BLOG: Working to solve high-street problems

BLOG: Working to solve high-street problems

BLOG: Working to solve high-street problems

A few weeks ago, in response to feedback received from businesses across Stirling, I hosted a summit in the centre of the city which was attended by a number of small, medium and large businesses.

The common goal discussed at the summit was how we can all play our part to maximize the potential of Stirling.

We should not be afraid to talk up what our fantastic area has to offer.

Stirling has so much to offer for residents and visitors and potential businesses who are looking to relocate to the city and surrounding area.

Indeed, on certain measures such as shop vacancy rates, Stirling on average fares better than similar sized towns across the UK.

Events such as the Runrig concert and the Stirling Marathon have recently shown the city at its best as visitors poured in from all over the world to enjoy what we have to offer.

Tourism to Stirling is also booming and in the last financial year, Stirling Castle attracted over half a million visits and increased its footfall by an outstanding 15% on the previous year.

It is clear to see that the local tourism industry continues to grow and that the Stirling area is the place to be for visitors to Scotland.

Plans for a new National Tartan Centre as a result of the Stirling and Clackmannanshire City Region Deal and funded by the UK Government will also help to drive more footfall into the town centre.

However, there are also great challenges for Stirling city centre and I had the opportunity to hear these first-hand at the summit.

Changing trends and behaviours, driven by a wide range of economic, demographic, social and technological factors- have affected the prosperity and vibrancy of our high streets.

It is true that some of the issues facing Stirling city centre are not wholly unique and similar stories of empty buildings, lack of footfall and increasing anti-social behaviour can be found in towns across Scotland.

However, that does not mean that the concerns of those impacted should not be listened to or dismissed out of hand.

Issues such as anti-social behaviour, substance misuse, street drinking, waste management, littering, declining footfall, impact of business rates and changes to parking were all discussed in depth with over 40 local traders, local stakeholders and representatives from Police Scotland in attendance.

These issues were raised by those who have to deal with them on a daily basis.

This is not about talking Stirling down – it’s about recognising what the issues are and solving them in order to make Stirling the very best it can be.

Following the meeting, I held a very productive and constructive meeting with Stirling Council officials to discuss the issues raised at this public forum.

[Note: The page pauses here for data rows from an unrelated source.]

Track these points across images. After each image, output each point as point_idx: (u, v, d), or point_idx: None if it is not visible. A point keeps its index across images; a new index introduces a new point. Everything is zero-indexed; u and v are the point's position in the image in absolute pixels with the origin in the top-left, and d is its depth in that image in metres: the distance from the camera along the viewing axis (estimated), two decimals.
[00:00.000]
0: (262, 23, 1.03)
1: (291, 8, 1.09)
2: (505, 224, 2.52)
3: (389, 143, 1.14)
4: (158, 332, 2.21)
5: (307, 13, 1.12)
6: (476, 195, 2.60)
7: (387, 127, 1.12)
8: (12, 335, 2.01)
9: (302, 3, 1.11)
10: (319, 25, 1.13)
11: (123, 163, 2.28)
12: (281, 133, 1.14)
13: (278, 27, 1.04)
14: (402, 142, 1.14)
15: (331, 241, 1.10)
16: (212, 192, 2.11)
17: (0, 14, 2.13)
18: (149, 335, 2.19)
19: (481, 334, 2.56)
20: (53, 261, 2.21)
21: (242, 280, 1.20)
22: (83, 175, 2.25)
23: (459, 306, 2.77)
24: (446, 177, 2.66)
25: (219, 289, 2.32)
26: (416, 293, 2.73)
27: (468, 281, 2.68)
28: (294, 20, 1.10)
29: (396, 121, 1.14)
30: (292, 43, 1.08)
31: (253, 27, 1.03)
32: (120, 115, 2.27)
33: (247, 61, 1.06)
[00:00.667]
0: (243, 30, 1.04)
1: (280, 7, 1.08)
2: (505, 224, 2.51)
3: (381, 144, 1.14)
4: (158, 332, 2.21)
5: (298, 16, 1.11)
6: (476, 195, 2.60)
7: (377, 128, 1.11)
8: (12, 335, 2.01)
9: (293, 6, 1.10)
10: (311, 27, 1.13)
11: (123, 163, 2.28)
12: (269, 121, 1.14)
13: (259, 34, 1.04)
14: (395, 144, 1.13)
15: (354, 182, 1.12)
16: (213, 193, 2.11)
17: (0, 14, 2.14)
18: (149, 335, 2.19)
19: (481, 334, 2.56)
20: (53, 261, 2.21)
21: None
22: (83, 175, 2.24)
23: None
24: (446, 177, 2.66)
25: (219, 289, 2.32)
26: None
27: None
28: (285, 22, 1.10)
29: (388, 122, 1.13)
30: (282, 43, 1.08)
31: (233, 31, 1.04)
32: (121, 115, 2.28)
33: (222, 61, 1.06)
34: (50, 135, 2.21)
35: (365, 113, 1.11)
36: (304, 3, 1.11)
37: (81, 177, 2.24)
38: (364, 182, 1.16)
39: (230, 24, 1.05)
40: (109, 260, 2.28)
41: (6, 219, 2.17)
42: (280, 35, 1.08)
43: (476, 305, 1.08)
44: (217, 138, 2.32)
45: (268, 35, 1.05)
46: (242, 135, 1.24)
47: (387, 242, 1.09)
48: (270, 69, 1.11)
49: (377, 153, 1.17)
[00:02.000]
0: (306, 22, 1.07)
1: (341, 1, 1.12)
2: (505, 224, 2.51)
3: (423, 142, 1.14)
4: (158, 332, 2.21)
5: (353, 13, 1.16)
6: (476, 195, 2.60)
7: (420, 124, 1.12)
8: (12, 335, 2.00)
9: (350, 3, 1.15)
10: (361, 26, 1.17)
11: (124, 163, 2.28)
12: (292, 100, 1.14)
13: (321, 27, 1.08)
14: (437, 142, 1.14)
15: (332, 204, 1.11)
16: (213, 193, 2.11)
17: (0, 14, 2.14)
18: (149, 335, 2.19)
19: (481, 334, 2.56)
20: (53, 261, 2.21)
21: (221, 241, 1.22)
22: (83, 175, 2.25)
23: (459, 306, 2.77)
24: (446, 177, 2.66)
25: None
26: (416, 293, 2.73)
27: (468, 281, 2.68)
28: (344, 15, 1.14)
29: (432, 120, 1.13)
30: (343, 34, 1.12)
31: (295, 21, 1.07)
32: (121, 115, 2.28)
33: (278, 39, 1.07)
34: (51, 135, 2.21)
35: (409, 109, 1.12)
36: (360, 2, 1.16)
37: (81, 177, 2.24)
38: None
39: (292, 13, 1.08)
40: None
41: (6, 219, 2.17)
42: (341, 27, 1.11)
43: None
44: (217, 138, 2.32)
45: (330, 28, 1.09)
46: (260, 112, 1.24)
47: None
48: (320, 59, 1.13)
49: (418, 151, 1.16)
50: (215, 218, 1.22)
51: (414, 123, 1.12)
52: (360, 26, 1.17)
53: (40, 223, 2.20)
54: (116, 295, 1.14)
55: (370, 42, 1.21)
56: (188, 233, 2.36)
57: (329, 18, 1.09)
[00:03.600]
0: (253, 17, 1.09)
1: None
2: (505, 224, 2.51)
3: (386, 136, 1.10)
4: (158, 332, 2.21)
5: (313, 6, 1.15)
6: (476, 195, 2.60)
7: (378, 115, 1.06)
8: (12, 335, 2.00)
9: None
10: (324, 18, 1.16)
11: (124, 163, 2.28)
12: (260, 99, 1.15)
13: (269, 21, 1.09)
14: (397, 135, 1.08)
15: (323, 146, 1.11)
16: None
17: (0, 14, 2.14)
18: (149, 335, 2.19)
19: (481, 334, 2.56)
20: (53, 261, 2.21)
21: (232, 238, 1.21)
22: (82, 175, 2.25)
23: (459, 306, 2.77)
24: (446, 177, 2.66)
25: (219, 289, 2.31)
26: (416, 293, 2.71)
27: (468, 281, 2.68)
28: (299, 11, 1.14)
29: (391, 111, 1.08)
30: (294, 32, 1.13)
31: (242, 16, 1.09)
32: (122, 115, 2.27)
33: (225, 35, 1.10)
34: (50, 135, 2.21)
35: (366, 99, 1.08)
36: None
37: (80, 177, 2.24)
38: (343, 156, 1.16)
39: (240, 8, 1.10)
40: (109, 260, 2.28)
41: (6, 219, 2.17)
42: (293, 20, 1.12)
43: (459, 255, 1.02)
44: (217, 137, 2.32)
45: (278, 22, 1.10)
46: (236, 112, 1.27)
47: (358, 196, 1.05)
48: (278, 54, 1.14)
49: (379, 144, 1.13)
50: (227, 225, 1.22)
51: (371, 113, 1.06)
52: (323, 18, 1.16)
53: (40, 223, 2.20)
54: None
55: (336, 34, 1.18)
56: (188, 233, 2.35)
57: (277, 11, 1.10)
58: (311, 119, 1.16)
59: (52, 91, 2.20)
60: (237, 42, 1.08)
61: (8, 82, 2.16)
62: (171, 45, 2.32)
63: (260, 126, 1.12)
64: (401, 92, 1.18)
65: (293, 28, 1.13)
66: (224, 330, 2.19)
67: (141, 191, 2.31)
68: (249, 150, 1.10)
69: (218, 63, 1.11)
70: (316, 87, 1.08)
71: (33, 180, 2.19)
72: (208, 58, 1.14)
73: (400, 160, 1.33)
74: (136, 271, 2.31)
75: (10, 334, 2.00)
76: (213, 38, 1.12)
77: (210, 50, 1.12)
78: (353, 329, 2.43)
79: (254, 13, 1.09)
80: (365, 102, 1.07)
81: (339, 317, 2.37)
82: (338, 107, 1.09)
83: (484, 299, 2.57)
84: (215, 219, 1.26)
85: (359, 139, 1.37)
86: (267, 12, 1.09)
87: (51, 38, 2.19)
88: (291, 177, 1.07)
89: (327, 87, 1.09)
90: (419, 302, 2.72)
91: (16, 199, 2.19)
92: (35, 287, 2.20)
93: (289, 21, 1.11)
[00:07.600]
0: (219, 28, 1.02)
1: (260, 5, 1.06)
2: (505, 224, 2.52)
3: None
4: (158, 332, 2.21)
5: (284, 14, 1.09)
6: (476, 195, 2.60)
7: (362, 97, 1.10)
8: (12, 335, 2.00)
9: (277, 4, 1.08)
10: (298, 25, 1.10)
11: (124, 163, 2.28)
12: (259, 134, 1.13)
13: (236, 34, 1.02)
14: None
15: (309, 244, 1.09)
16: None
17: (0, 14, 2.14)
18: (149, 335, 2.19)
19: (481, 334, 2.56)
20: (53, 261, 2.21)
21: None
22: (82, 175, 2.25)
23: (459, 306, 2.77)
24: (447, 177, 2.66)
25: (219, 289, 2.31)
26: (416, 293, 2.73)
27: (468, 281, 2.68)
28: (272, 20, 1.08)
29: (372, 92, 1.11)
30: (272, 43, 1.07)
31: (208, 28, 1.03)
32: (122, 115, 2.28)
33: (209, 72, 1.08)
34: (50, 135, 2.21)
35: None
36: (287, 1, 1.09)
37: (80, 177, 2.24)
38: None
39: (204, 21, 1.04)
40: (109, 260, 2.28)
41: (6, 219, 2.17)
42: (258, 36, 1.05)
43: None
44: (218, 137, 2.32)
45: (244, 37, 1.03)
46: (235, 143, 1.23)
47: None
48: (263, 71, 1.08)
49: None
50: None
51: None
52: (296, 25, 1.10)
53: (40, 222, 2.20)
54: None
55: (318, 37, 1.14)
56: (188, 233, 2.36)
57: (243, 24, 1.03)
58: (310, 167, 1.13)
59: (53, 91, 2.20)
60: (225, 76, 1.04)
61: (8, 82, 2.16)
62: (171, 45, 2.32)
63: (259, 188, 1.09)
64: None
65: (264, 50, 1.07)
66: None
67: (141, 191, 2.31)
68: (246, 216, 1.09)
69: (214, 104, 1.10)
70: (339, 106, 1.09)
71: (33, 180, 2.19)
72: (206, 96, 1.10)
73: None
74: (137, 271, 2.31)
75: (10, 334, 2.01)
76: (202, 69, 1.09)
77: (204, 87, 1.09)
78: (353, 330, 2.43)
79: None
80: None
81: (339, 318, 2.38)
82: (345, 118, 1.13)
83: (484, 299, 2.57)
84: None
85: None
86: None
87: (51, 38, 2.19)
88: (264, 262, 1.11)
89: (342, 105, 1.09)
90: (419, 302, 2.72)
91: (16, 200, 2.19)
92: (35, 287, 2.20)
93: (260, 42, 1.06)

It was very encouraging to see how responsive Stirling Council has been to the concerns raised.

I will be reporting back directly to the businesses on actions which will be taken to address some of their concerns in the short term and also what actions they can take in shaping future developments.

It is time for a mature discussion on the way forward for businesses in Stirling city centre and the issues which affect them, and I fully intend to keep the views of traders at the top of the agenda.